I get small glimpses of what it is like for you at school and what it must be like:
- •To sit an exam and sporadically colour in the multiple choice answers, because you cannot read the questions.
- •Asking what is on the board (embarrassed) and…
- •About how you don’t have any reading jobs and you want reading jobs because all of the other kids have them.
- •And all you ever wanted was to read “chapter” books.
- •Signing forms that you are not sure what they are all about, not sure how to spell the street name that we live in when completing the plethora of forms that you will be asked to complete over a lifetime.
I consider taking you out of school to learn in other ways, but I do not know how to teach a dyslexic child to read.
So I send you off to Year 10, trying to make sure you are not one more casualty, one more bright, capable mind slipping through the cracks, moved onto become next year’s problem, passed on because nobody quite knows what to do. Everybody is trying, but the system is not meant for kids like you.
I tell you that you are smart, creative, funny, but you are in an environment every day that does not always recognise this.

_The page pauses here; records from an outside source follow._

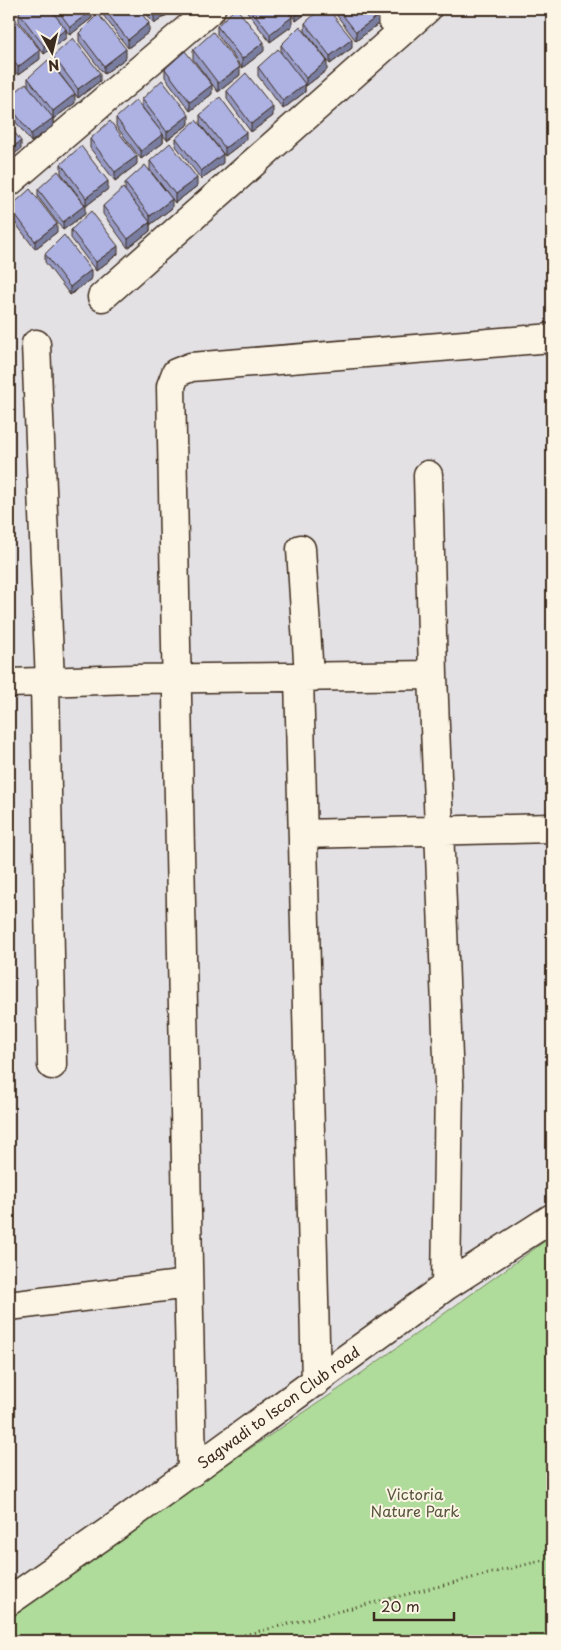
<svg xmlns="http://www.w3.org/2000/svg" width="561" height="1650" font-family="'Playpen Sans',sans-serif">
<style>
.green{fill:#afdc9a;stroke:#75835c}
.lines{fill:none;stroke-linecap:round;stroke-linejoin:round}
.minor-casing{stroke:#3b2a1e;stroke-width:31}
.path{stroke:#3b2a1e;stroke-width:3;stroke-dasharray:1 4;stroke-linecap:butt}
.minor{stroke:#fcf5e5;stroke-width:28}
.wall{fill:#9599c3;stroke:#3b2a1e}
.shaded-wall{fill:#797d9f;stroke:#3b2a1e}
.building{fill:#adb2e3;stroke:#3b2a1e}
.labels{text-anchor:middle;stroke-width:4;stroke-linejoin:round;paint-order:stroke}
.street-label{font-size:15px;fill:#3b2a1e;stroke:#fcf5e5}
.park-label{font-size:15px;fill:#58563d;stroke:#fcf5e5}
</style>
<rect width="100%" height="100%" fill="#e4e1e4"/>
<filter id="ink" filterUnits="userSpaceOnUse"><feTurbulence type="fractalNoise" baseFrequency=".02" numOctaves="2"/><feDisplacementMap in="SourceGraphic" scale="10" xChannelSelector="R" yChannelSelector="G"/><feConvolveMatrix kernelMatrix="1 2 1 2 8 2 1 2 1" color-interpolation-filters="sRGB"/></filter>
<g filter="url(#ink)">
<path class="green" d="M552,1236V1641H9V1610L345,1385Z"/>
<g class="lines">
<defs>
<path id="minor" d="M383,9L403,30
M9,182L211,9
M102,297L427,9
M36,344L50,682
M428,475L433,675
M301,549L309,676
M299,676L316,1382
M45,682L52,1065
M9,683L133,679L433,675L449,1083L446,1286
M303,834L552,828
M9,1306L188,1284
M192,1472L171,386L176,373L191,367L552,338
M9,1601L118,1525L446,1286L552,1218"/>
</defs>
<use href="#minor" class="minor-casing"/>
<path class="path" d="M220,1641L552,1558"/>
<use href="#minor" class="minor"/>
</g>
<path class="wall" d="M50,9H91L92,18L70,35L66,30V38L44,54L19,21V13Z
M103,9H138L149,32L128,48L103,15Z
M143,9H175L154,24Z
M245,9H286L292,26L270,42Z
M287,9H312L296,21Z
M332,9H372L378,24L356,41Z
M9,19L40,59L18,75L9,63Z
M305,23L352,48L330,64L305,31Z
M217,26L264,51L242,68L217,34Z
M79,33L126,58L104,74L79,41Z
M281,45L327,70L306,86L305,85V92L283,109L258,76V67L281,53Z
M193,50L240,75L218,92L193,59Z
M53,56L100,81L78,98L53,65Z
M165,69L212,94L190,111L165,77Z
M28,78L75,103L53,119V126L31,142L9,113V98L28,86Z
M227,91L273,116L251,132L227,99Z
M142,99L189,124L167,140L163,135V143L141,159L116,126V118L158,128L142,107Z
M200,115L246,140L225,156L200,124Z
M176,138L223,163L201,179L176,146Z
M90,139L137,164L115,181L90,148Z
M150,161L197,186L175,203L150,170Z
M61,164L108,189L86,206L61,173Z
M125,183L172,208L150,225V224V231L128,248L103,214V206L125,191Z
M38,189L85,214L63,230L38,197Z
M10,207L57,232L35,249L10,216Z
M71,230L118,254L96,271L71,238Z
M45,254L91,279L70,295L45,262Z"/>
<path class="shaded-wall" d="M163,9H175L154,24V15Z
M301,9H312L296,21V12Z
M92,10V18L70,35V27Z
M378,16V24L356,41V32Z
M292,17V26L270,42V34Z
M149,23V32L128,48V40Z
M66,29V38L44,54V46Z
M352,39V48L330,64V56Z
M264,42V51L242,68V59Z
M126,49V58L104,74V66Z
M40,50V59L18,75V67Z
M327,61V70L306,86V78Z
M240,67V75L218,92V83Z
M100,73V81L78,98V89Z
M11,75V84L9,86V77Z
M305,84V92L283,109V101Z
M212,85V94L190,111V102Z
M75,94V103L53,119V111Z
M273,107V116L251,132V124Z
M189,115V124L167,140V132Z
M53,118V126L31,142V134Z
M246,132V140L225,156V148Z
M163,134V143L141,159V151Z
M21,141V149L9,158V150Z
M223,154V163L201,179V171Z
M137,156V164L115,181V172Z
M197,178V186L175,203V194Z
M108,181V189L86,206V198Z
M172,199V208L150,225V216Z
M85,205V214L63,230V222Z
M150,222V231L128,248V239Z
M57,224V232L35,249V241Z
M118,246V254L96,271V262Z
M91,270V279L70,295V287Z"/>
<path class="building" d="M23,9H50L66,29L44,46L19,13Z
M57,9H91L92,10L70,27Z
M104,9H138L149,23L128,40Z
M149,9H163L154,15Z
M235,9H237L264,42L242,59L217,26Z
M251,9H286L292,17L270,34Z
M294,9H301L296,12Z
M320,9H328L352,39L330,56L305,23Z
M338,9H372L378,16L356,32Z
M98,14L126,49L104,66L79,33Z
M13,16L40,50L18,67L9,55V19Z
M300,26L327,61L306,78L281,45Z
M213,32L240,67L218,83L193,50Z
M73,38L100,73L78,89L53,56Z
M278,49L305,84L283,101L258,67Z
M185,51L212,85L190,102L165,69Z
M48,60L75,94L53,111L28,78Z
M246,73L273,107L251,124L227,91Z
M162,80L189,115L167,132L142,99Z
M26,83L53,118L31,134L9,105V98Z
M220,97L246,132L225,148L200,115Z
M136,100L163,134L141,151L116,118Z
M196,120L223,154L201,171L176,138Z
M110,121L137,156L115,172L90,139Z
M9,125L21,141L9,150Z
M170,143L197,178L175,194L150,161Z
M81,146L108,181L86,198L61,164Z
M145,165L172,199L150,216L125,183Z
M58,171L85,205L63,222L38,189Z
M123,188L150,222L128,239L103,206Z
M30,189L57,224L35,241L10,207Z
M91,211L118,246L96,262L71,230Z
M64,235L91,270L70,287L45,254Z"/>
</g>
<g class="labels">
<g class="street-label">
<text transform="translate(279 1408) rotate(-36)" y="5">Sagwadi to Iscon Club road</text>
</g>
<g class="park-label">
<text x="415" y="1500">Victoria<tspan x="415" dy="17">Nature Park</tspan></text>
</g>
</g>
<rect width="561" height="1650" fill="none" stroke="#fcf5e5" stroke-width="30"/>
<rect x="15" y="15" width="531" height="1620" fill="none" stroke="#3b2a1e" stroke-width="2" filter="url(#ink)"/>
<g transform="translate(52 52) rotate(172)" stroke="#fcf5e5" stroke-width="4" paint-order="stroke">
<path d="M0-4L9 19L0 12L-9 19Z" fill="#3b2a1e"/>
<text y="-8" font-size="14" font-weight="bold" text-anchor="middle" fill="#3b2a1e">N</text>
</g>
<path d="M374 1612v8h80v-8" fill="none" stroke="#3b2a1e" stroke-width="2.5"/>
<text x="381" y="1612" font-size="15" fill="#3b2a1e" stroke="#fcf5e5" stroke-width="4" paint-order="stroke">20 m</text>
</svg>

I drop you off at school each day and you get out of the car, and you walk bravely ahead, alone. I think about you sitting there watching the teacher write on the board. Maybe the other kids start writing right away, answering her question, responding “as they should.” Maybe hands shoot in the air. And I wonder what you’re thinking in those moments?
As we head towards the business end of your schooling life, I ponder can a bright, capable mind such as yours, actually achieve whatever you want to be? Can the current Victorian schooling system that currently does not facilitate and support a person with dyslexia, become a nurse, or a vet, or a policewoman so you can “throw all of the baddies into jail”?

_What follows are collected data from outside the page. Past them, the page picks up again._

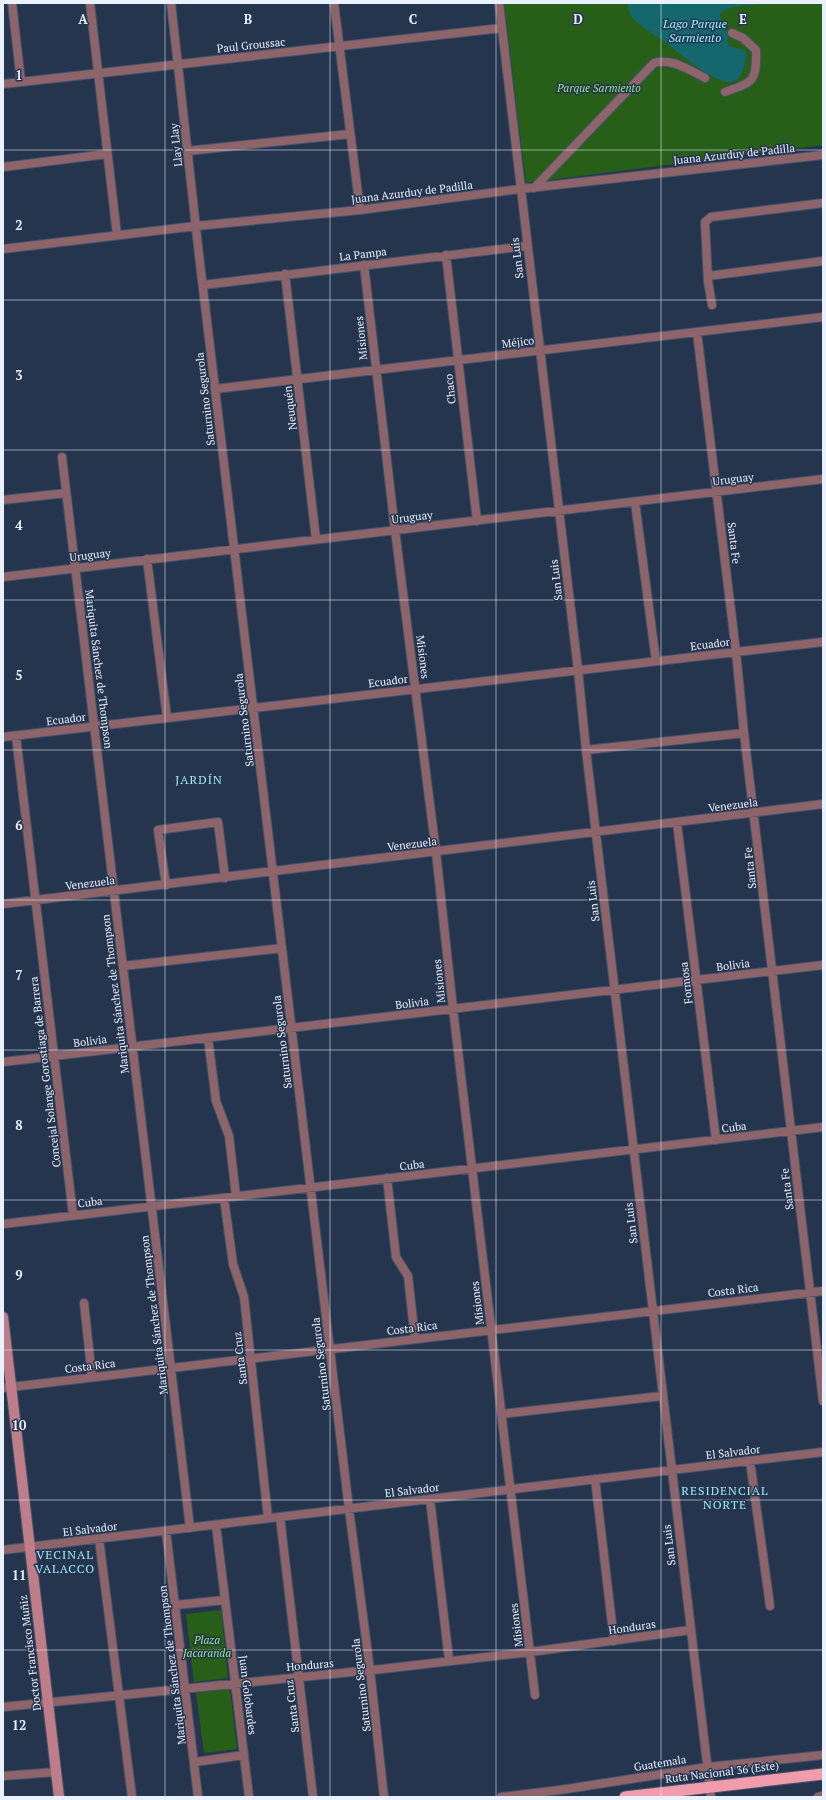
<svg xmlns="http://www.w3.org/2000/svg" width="826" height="1800" viewBox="0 0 826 1800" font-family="'PT Serif',serif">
<rect width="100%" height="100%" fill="#26354e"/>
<path fill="#275f19" d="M 504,3 L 823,3 L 823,145 L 526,183 Z
M 221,1610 L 228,1678 L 194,1682 L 186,1614 Z
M 230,1689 L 237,1749 L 204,1753 L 196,1693 Z"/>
<path fill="#14676d" d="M 628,3 L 765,3 C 746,7 737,3 720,13 L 721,24 L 728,33 L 727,41 L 729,46 L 746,51 C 746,62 743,83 729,82 C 709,81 676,49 659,38 C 650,32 640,26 632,17 C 629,13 628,8 628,3 Z"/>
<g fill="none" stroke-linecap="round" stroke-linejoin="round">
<g stroke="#45536a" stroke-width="10">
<path id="minor" d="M 12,3 L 21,82
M 90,3 L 117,235
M 171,3 L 199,255 L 349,1509 L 370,1670 L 384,1797
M 334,3 L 360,210
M 499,3 L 578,670 L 586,750 L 711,1797
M 3,84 L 502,28
M 725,92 C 753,82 757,82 756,50 L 743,38 L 732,33
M 187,151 L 350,134
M 3,167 L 107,154
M 534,188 L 654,63 C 672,58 689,70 705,78
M 3,249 L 196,226 L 360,210 L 520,189 L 823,155
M 446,255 L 477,521
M 364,265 L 395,530 L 436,852 L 453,1009 L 535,1695
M 285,274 L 316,539
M 708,276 L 823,261
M 203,285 L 526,246
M 712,305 L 708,281 L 705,222 L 711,217 L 823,203
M 697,332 L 736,652 L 744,733 L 823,1401
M 215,389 L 823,317
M 62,457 L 190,1528
M 3,500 L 66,493
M 635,502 L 656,661
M 147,559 L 167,718
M 3,577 L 823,479
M 16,736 L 73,1215
M 3,737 L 823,642
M 586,750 L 744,733
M 677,823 L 716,1140
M 166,885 L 158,830 L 218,822 L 225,878
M 3,904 L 823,804
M 123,966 L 282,948
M 208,1038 L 216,1101 L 229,1136 L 236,1196
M 3,1062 L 823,965
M 387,1178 L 396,1257 L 408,1276 L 415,1339
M 224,1198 L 233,1264 L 244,1297 L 268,1518
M 3,1224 L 823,1127
M 84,1303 L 92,1377
M 3,1388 L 823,1291
M 502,1414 L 662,1396
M 750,1461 L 770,1606
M 595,1479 L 614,1641
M 430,1499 L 449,1660
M 280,1517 L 313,1797
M 216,1525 L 249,1797
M 166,1531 L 198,1797
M 99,1539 L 132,1797
M 3,1550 L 823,1452
M 176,1605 L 225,1600
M 3,1707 L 382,1669 L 530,1652 L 690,1630
M 195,1762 L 244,1755
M 3,1776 L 56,1772
M 501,1797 L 560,1790 L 708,1767 L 823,1755
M 818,1797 L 823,1796"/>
</g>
<g stroke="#45536a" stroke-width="12">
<path id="secondary" d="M 3,1317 L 59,1797"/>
</g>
<g stroke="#45536a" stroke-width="13">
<path id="trunk" d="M 625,1797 L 823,1774"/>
</g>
<use href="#minor" stroke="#8e646b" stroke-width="8"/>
<use href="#secondary" stroke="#bf7d89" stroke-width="10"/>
<use href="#trunk" stroke="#f09cac" stroke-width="11"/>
</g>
<path fill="none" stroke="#e9f0fe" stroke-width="1" stroke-opacity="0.55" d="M 165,3 L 165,1797M 330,3 L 330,1797M 496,3 L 496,1797M 661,3 L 661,1797M 3,150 L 823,150M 3,300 L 823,300M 3,450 L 823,450M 3,600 L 823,600M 3,750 L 823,750M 3,900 L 823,900M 3,1050 L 823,1050M 3,1200 L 823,1200M 3,1350 L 823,1350M 3,1500 L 823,1500M 3,1650 L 823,1650"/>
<g text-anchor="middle" stroke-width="3" stroke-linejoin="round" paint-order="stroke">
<g font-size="11" fill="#e9f0fe" stroke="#26354e">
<text transform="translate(251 45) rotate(-6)" y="4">Paul Groussac</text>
<text transform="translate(176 145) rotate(-96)" y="4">Llay Llay</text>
<text transform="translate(734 154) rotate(-6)" y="4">Juana Azurduy de Padilla</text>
<text transform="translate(412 192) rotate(-7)" y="4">Juana Azurduy de Padilla</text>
<text transform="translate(363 254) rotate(-7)" y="4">La Pampa</text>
<text transform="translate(517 258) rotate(-97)" y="4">San Luis</text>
<text transform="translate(361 338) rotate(-96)" y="4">Misiones</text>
<text transform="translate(518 342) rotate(-7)" y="4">Méjico</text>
<text transform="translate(450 389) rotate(-97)" y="4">Chaco</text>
<text transform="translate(205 399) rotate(-97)" y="4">Saturnino Segurola</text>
<text transform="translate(290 408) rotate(-97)" y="4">Neuquén</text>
<text transform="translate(733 479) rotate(-7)" y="4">Uruguay</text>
<text transform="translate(412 517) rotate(-7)" y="4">Uruguay</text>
<text transform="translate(734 543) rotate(83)" y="4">Santa Fe</text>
<text transform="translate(90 555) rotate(-7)" y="4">Uruguay</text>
<text transform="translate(556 580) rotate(-97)" y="4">San Luis</text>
<text transform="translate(710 644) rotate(-7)" y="4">Ecuador</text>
<text transform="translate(423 657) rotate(83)" y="4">Misiones</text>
<text transform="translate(99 669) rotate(83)" y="4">Mariquita Sánchez de Thompson</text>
<text transform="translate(388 681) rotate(-7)" y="4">Ecuador</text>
<text transform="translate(66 719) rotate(-7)" y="4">Ecuador</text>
<text transform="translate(244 720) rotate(-97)" y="4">Saturnino Segurola</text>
<text transform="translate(733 805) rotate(-7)" y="4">Venezuela</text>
<text transform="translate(412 844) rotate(-7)" y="4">Venezuela</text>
<text transform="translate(750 868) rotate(-96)" y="4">Santa Fe</text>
<text transform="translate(90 883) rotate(-7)" y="4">Venezuela</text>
<text transform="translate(593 901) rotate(-97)" y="4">San Luis</text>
<text transform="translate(733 965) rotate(-7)" y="4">Bolivia</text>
<text transform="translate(439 981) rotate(-96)" y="4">Misiones</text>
<text transform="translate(686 983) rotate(-97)" y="4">Formosa</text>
<text transform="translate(115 994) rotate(-97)" y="4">Mariquita Sánchez de Thompson</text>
<text transform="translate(412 1003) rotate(-7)" y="4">Bolivia</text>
<text transform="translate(90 1041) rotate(-7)" y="4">Bolivia</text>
<text transform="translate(282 1042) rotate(-97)" y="4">Saturnino Segurola</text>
<text transform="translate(45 1072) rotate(-97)" y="4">Concejal Solange Gorostiaga de Barrera</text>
<text transform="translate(734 1127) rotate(-7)" y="4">Cuba</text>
<text transform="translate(412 1165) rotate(-7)" y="4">Cuba</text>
<text transform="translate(787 1189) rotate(-97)" y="4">Santa Fe</text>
<text transform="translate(90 1202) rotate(-7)" y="4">Cuba</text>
<text transform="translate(631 1223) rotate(-97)" y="4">San Luis</text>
<text transform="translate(733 1290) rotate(-7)" y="4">Costa Rica</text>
<text transform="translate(477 1303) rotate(-97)" y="4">Misiones</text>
<text transform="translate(154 1315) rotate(-97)" y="4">Mariquita Sánchez de Thompson</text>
<text transform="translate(412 1328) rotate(-7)" y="4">Costa Rica</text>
<text transform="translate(240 1358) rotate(-97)" y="4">Santa Cruz</text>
<text transform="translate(321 1364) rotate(-97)" y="4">Saturnino Segurola</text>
<text transform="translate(90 1366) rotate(-7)" y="4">Costa Rica</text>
<text transform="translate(733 1452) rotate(-7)" y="4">El Salvador</text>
<text transform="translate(412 1490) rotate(-7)" y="4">El Salvador</text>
<text transform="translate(90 1529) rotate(-7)" y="4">El Salvador</text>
<text transform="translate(669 1545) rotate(-97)" y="4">San Luis</text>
<text transform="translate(516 1625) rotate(-97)" y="4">Misiones</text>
<text transform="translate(632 1627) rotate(-8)" y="4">Honduras</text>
<text transform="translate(30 1653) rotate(-97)" y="4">Doctor Francisco Muñiz</text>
<text transform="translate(172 1665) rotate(-97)" y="4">Mariquita Sánchez de Thompson</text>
<text transform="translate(310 1665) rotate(-5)" y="4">Honduras</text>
<text transform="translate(361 1685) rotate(-97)" y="4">Saturnino Segurola</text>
<text transform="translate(248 1695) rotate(83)" y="4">Juan Golobardes</text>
<text transform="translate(292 1706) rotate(-97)" y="4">Santa Cruz</text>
<text transform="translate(660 1763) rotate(-9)" y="4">Guatemala</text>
<text transform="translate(722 1772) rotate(-7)" y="4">Ruta Nacional 36 (Este)</text>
</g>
<g font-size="11" font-style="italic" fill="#99ea87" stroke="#26354e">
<text x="599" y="92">Parque Sarmiento</text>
<text x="207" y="1644">Plaza<tspan x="207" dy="13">Jacaranda</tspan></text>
</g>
<g font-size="12" font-style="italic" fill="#95f6ff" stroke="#26354e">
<text x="695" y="28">Lago Parque<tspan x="695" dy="14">Sarmiento</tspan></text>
</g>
<g font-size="12" letter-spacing="1" fill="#9cebfb" stroke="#26354e">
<text x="199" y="784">JARDÍN</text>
<text x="725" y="1495">RESIDENCIAL<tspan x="725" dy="14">NORTE</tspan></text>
<text x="65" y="1559">VECINAL<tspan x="65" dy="14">VALACCO</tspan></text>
</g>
</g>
<g font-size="13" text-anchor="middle" font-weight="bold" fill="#e9f0fe" stroke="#26354e" stroke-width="3" stroke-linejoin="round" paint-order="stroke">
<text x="83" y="24">A</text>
<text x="248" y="24">B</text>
<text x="413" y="24">C</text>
<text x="578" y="24">D</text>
<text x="743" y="24">E</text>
<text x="19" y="80">1</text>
<text x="19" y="230">2</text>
<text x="19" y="380">3</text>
<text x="19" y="530">4</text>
<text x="19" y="680">5</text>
<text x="19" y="830">6</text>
<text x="19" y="980">7</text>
<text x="19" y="1130">8</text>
<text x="19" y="1280">9</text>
<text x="19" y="1430">10</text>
<text x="19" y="1580">11</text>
<text x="19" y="1730">12</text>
</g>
<rect width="826" height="1800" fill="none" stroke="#e9f0fe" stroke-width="8"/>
</svg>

The early childhood development years are almost past. What is the future for a caring, intelligent, nurturing child whose only difficulty is the written word? How can you become the nurse or the vet that your heart desires? How can a teenager with intelligence and compassion achieve the goals that she covets simply because she is dyslexic and is tormented by the written word. I feel we have explored many avenues for assistance but there are many dead ends. How many other children continue to run out of options and optimism? My daughter is bright, active, nurturing and has a great ability to work with and care for people and creatures in need.
As Albert Einstein once said – “Everyone is smart, but if you judge a fish by its ability to climb a tree, it will spend its entire life believing it is stupid?” What more can be done to enable her to climb her tree?
This letter is distributed with the permission of Claire Conlan.